Reproduce the record review from "The thing that" up to and including "endorsement than that.", changing "blog" to "website".

**Passage given**

## begin

Showing posts with label Analog Edition. Show all posts
Showing posts with label Analog Edition. Show all posts

Tuesday, July 30, 2013

Shark Week " Santurce" on Analog Edition Records


The thing that I can't find any fault with the internet is how transparent the music 'business' has become. I know I'm not alone in thinking about music so much that I had to go put out a few records of my own. In an ever growing list, Matt from Everybody Taste is another one of those guys and today his latest from Shark Week comes out on his label, Analog Edition. On his blog Matt talked about being blown away by their soul-garage-surf sound live one night a couple years ago. The next step when you want to hear more of an incredible band is to put it out yourself. I don't know if you need much more of an endorsement than that.

A-Side's "Baby Maybe" has a break beat, shimmery high hat foundation and backup ahh's ooo's with Ryan sounding a bit like a hot Cramps style Caribbean party. He's got that tough as nails vocal with leather attitude while the backup vocals here are like some kind of Best Coast. Fluttery drum fills pick up on those garage sounds with a little bit of Hunx for good measure. It's big and heavily orchestral a variety of reverbs and vibrato electric's. Ryan is really breaking down by the end of this like a greaser crooner. As much as this was inspired by the Caribbean it's more like a groovy tropical inspired, bubble gum garage waiting for the mirror ball to drop. The reverb is heavy on this deep crooning baritone and when he gets to repeating 'I'm not like everybody else' it turns the track celibratory into island blues. Hinting at Ski Lodge and The Drums if they had grown up in the gulf of mexico with nothing but an old jukebox full of Sonics 45's

B-Side's "Go West" then drops in a harpsichord sounding electric and Ryan is back peering over his sunglasses and keeping things between funk and rock like a future Prince. It sounds hot, dripping with soul and froggy deep vocals, a tropical backbeat has guitars sounding like steel drums all shuffling. This vocal is the focus of these tracks, a little distorted and compelling like early Julian Casablancas holding maracas while tiki torches burn on the beach. Sounds pretty nice right?

Pick this up from Analog Edition. Black or blue vinyl.


Monday, July 25, 2011

Blake Mills on Analog Edition Records

Spending Monday with another release from Analog Edition Records, this one from Blake Mills who's been a touring/session guitarist for Band of Horses and Jenny Lewis among others and is younger than anyone is comfortable with, probably because of his already impressive career and the quality of these tracks. Both off his debut, Break Mirrors are available on vinyl for the first time.

The A-Side, "Hey Lover" is impeccably crafted and produced, with an impressive amount of clear layers of instrumentation, acoustic and bending notes on the electric with a lean towards a big country sound, plenty of brush rolls on the snare. It's a deep riff and unique melody that's in the vein of Ted Leo or Spoon, a contemporary take on songwriting with surprising combinations. As pop and catchy as the entire track gets, Blake counters the sunshine with plenty of lyric self depreciation:
sometime I hate myself / for trying to be so bold / but nothing else / seems to get the story told
The tongue in cheek sentiment with a little vocal gravel gives this essentially a love song teeth for the sincerity to sink in.

## end

**Data records**
## begin

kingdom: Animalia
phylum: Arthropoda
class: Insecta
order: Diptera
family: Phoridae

## end
## begin

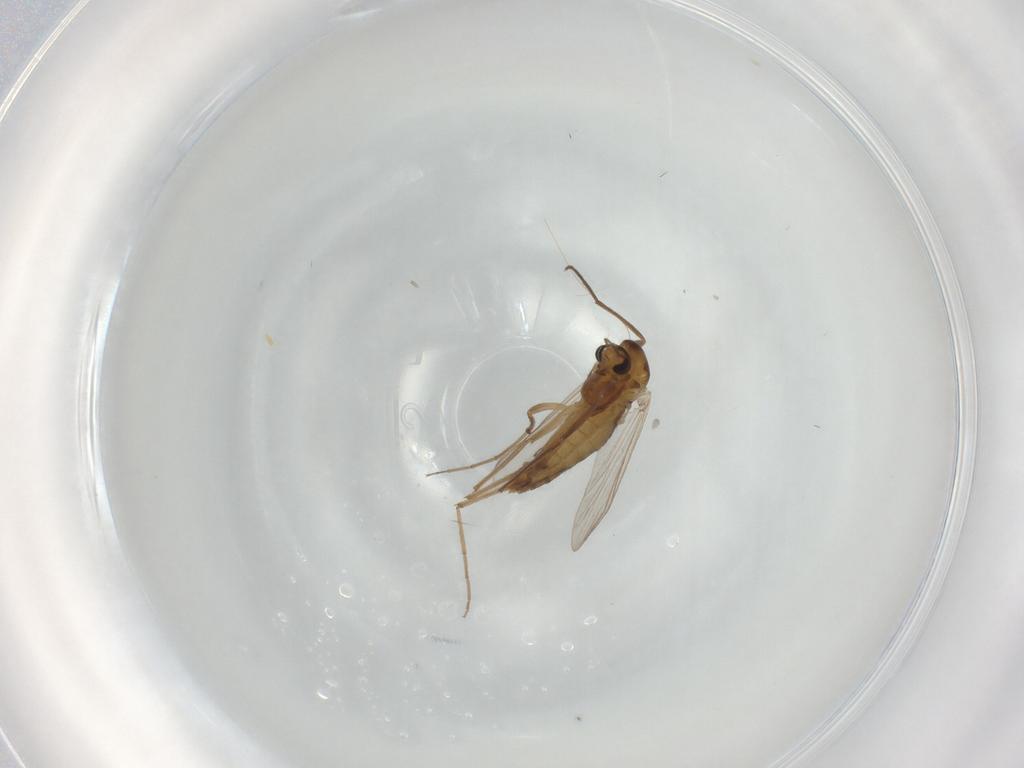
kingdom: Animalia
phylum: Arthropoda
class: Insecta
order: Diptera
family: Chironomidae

## end

**Correct response**
The thing that I can't find any fault with the internet is how transparent the music 'business' has become. I know I'm not alone in thinking about music so much that I had to go put out a few records of my own. In an ever growing list, Matt from Everybody Taste is another one of those guys and today his latest from Shark Week comes out on his label, Analog Edition. On his website Matt talked about being blown away by their soul-garage-surf sound live one night a couple years ago. The next step when you want to hear more of an incredible band is to put it out yourself. I don't know if you need much more of an endorsement than that.